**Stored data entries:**
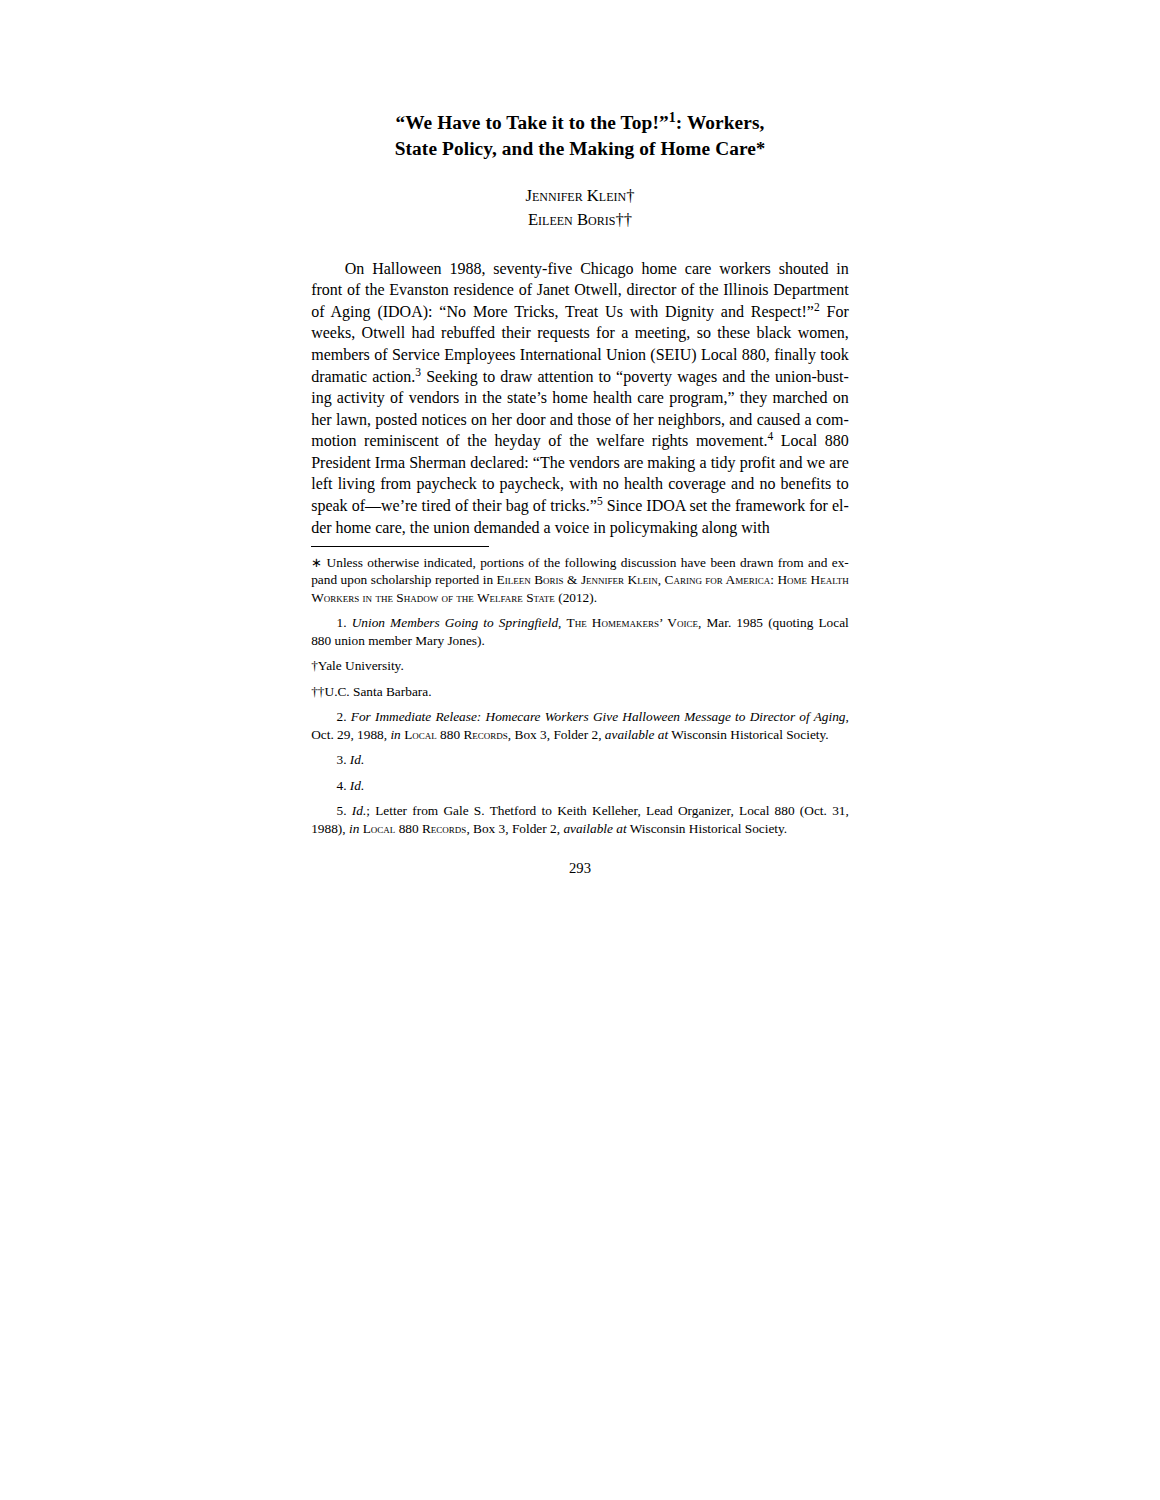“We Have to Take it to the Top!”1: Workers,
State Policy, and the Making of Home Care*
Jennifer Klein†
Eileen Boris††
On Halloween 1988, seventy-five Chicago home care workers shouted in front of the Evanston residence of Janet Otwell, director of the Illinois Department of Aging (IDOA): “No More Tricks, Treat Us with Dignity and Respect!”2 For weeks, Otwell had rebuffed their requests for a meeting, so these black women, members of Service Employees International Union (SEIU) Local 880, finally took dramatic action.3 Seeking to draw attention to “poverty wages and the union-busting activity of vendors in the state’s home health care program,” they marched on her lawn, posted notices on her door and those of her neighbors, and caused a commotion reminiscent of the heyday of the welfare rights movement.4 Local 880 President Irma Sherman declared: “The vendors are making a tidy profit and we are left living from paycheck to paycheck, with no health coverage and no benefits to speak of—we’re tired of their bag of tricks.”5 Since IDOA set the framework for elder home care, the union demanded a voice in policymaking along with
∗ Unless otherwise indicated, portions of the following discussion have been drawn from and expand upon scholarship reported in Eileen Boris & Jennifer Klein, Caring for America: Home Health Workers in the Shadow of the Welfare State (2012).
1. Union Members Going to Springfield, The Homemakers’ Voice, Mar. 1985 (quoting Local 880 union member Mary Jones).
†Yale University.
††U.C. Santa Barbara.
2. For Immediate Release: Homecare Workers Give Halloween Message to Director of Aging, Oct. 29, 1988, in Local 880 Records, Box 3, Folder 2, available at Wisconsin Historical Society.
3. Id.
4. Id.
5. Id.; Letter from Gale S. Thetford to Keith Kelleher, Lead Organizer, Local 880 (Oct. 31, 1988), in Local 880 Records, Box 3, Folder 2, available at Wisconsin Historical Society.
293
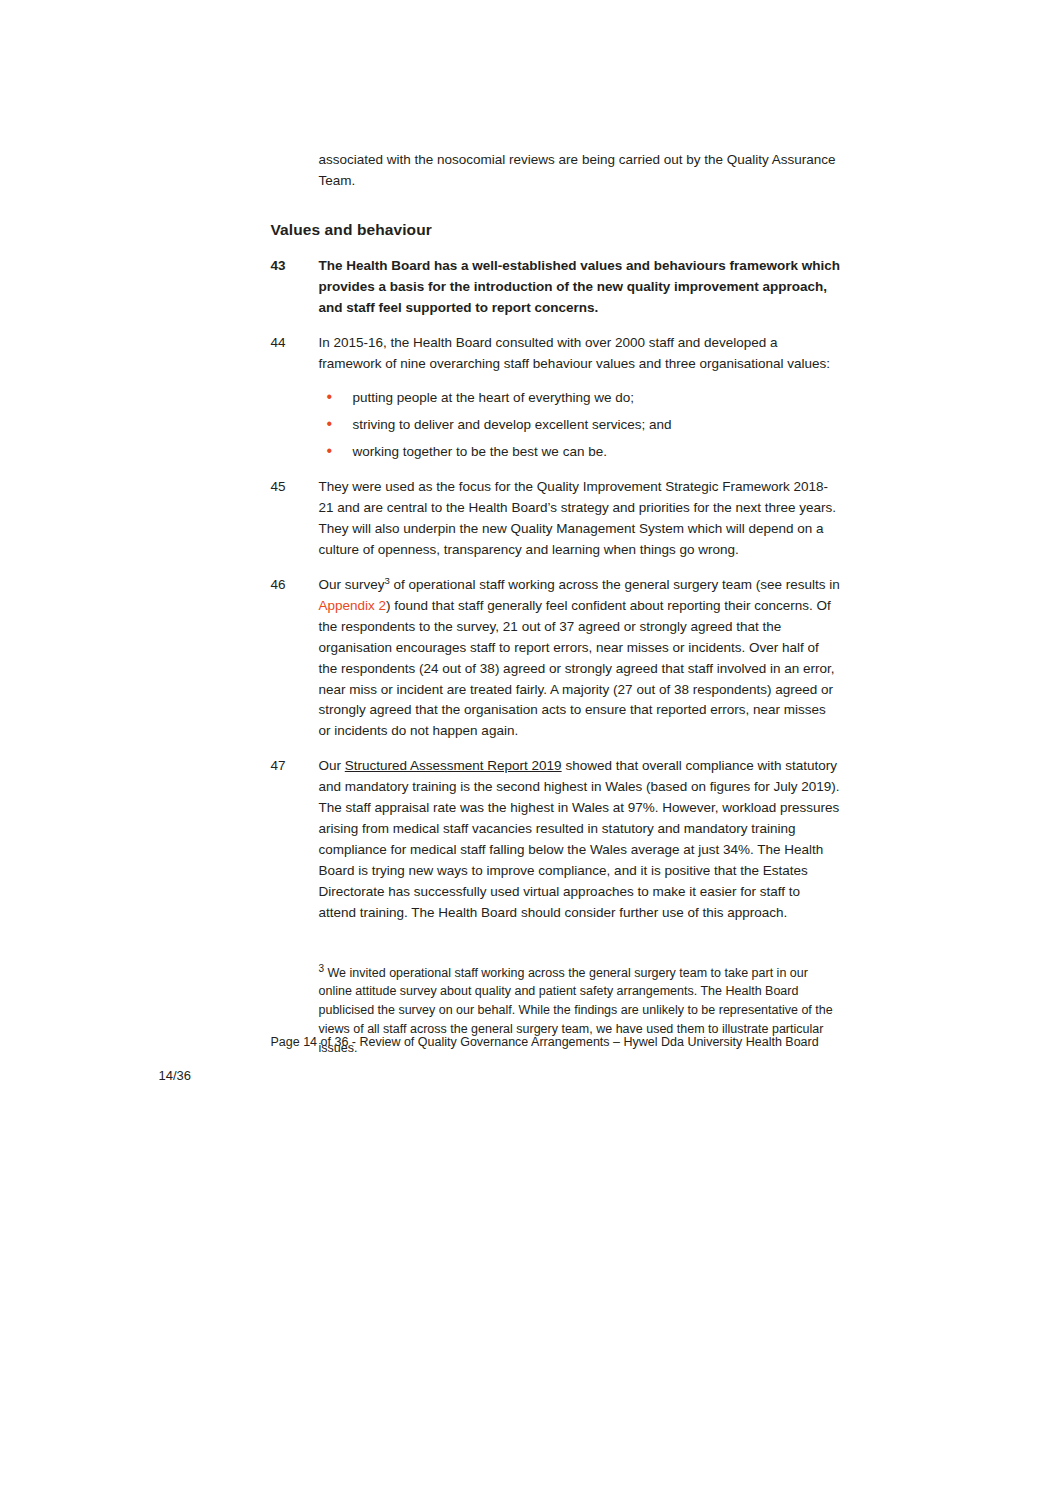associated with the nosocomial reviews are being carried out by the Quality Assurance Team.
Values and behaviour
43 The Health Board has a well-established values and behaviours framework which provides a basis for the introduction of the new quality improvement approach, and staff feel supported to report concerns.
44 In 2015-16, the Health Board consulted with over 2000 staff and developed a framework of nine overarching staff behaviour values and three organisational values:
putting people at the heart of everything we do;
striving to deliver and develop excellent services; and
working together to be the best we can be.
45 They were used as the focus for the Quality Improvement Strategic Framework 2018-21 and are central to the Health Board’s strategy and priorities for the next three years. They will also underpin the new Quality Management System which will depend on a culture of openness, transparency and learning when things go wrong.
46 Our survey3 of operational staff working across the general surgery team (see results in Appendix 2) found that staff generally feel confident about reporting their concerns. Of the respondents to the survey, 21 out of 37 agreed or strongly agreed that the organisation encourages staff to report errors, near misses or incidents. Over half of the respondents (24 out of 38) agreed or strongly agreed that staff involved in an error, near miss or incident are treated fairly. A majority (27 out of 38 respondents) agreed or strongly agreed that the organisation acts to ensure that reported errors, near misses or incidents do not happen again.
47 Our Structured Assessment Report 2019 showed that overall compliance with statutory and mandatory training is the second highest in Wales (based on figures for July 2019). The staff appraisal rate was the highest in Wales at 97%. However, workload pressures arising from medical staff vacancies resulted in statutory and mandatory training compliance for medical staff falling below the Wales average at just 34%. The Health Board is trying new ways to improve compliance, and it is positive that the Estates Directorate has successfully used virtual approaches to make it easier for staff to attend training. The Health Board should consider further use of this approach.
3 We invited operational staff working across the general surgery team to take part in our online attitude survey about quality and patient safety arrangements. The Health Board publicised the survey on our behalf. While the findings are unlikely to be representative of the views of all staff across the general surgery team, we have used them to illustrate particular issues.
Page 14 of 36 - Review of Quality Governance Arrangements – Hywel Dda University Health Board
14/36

**TASK DIRECTIONS:** When a line contains the string "Jennifer", copy it from the records.

**RESULT:**
Jennifer Klein†
∗ Unless otherwise indicated, portions of the following discussion have been drawn from and expand upon scholarship reported in Eileen Boris & Jennifer Klein, Caring for America: Home Health Workers in the Shadow of the Welfare State (2012).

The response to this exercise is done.